## SELECTED EXTRACT

- Theatrical release banner
- Directed by: David Lowell Rich
- Written by: Raphael Hayes
- Produced by: Harry A. Romm
- Starring: Moe Howard Larry Fine Joe DeRita Anna-Lisa Robert Colbert
- Narrated by: Don Lamond
- Cinematography: Ray Cory
- Edited by: Danny B. Landres
- Music by: Mischa Bakaleinikoff
- Distributed by: Columbia Pictures Corporation
- Release date: August 1, 1959 (U.S.);
- Running time: 76:14
- Country: United States
- Language: English
- Budget: $380,000
- Box office: $2.5 million

= Have Rocket, Will Travel =

1959 American film by David Lowell Rich

Have Rocket, Will Travel is a 1959 American science-fiction comedy film released by Columbia Pictures and starring the Three Stooges, consisting of Moe Howard, Larry Fine and new addition Joe DeRita ("Curly Joe"). The film was produced to capitalize on the Three Stooges' late-1950s resurgence in popularity. The supporting cast features Anna-Lisa and Robert Colbert.

## WHAT TO DO
1. Render this sentence from the Have Rocket, Will Travel article in Spanish: "The film was produced to capitalize on the Three Stooges' late-1950s resurgence in popularity."
2. Recast the paragraph of the Have Rocket, Will Travel article beginning "Have Rocket, Will Travel is a 1959 American science-fiction comedy" as a bulleted list that preserves its main facts.
3. Write the next portion of the Have Rocket, Will Travel article, picking up after its final sentence.
The data that comes after this article on Have Rocket, Will Travel has no connection to it.

## DATA SECTION

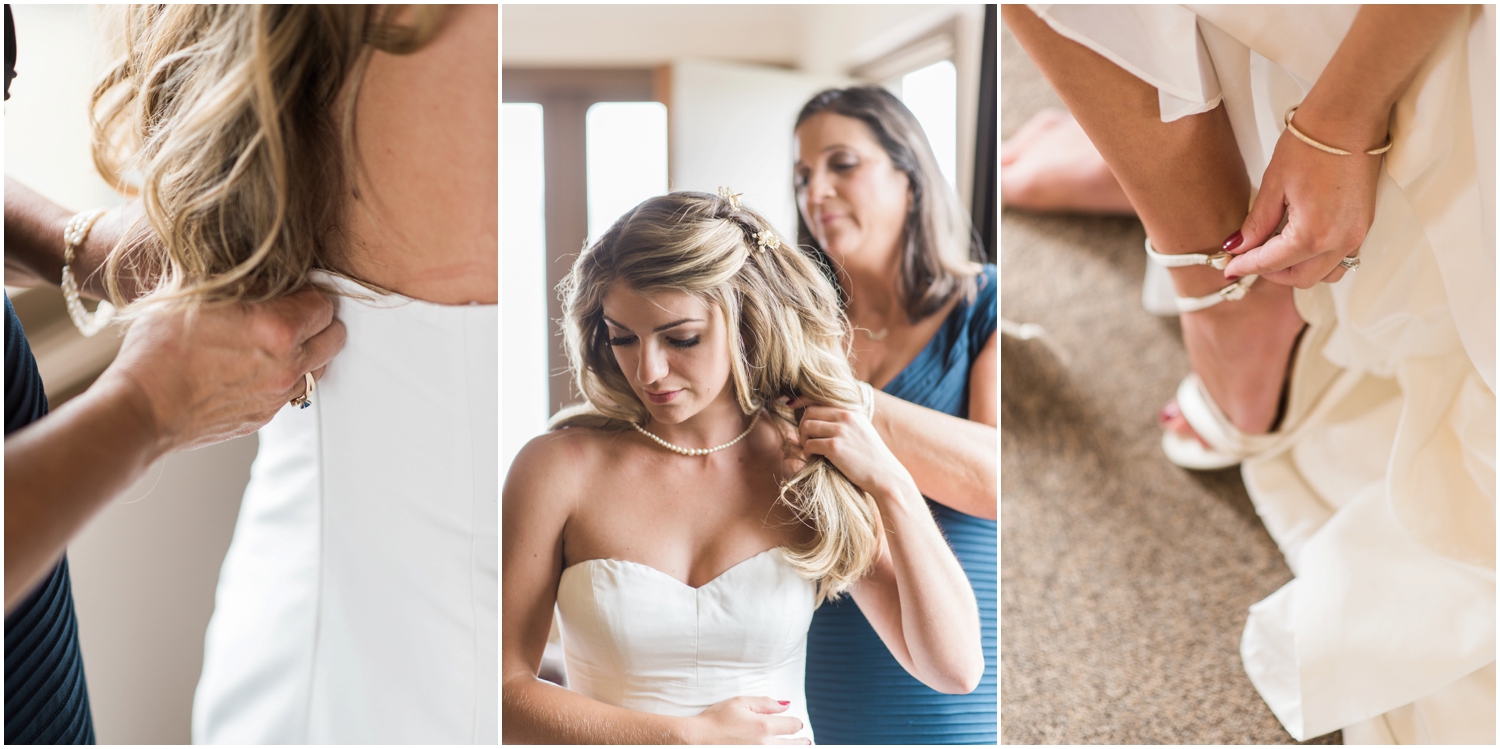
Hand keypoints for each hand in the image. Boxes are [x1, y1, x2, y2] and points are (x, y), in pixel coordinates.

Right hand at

## RESULTS FOR EACH TASK
1. La película se produjo para aprovechar el resurgimiento de la popularidad de los Tres Chiflados a finales de la década de 1950.

2.
- 1959 American science-fiction comedy film
- Released by Columbia Pictures
- Stars the Three Stooges: Moe Howard, Larry Fine, and newcomer Joe DeRita ("Curly Joe")
- Made to capitalize on the Stooges' late-1950s resurgence in popularity
- Supporting cast includes Anna-Lisa and Robert Colbert

3.
==Plot==
The Stooges are janitors working at a space center. Through a series of mishaps, they accidentally find themselves launched into space and land on Venus. There, they encounter strange creatures, including a talking unicorn and a giant fire-breathing tarantula, as well as an alien computer that has eradicated all life on the planet. The computer creates evil robot duplicates of the Stooges. Eventually, they manage to return to Earth, where they are celebrated as heroes. However, chaos erupts at their welcome-back party when the evil robot duplicates arrive, leading to a comedic melee. At the end the Stooges sing a song about being in space while riding a rocket—and Moe gets hit with cream pies!

==Cast==
- Moe Howard as Moe/robot duplicate
- Larry Fine as Larry/robot duplicate
- Joe DeRita as Curly Joe/robot duplicate
- Anna-Lisa as Dr. Ingrid Naarveg
- Robert Colbert as Dr. Ted Benson
- Jerome Cowan as Mr. Morse
- Don Lamond as Venusian robot/reporter/narrator
- Robert Stevenson as Voice of the Thingtz
- Dal McKennon as Voice of Uni the Unicorn

==Production==
Have Rocket, Will Travel was Joe DeRita's inaugural screen appearance with the Stooges. He had replaced Joe Besser when Columbia ceased production of the Stooges' shorts series. The title is a play on the title of the popular television show of the time, Have Gun – Will Travel. Filming was completed over 13 days between May 18 and June 1, 1959.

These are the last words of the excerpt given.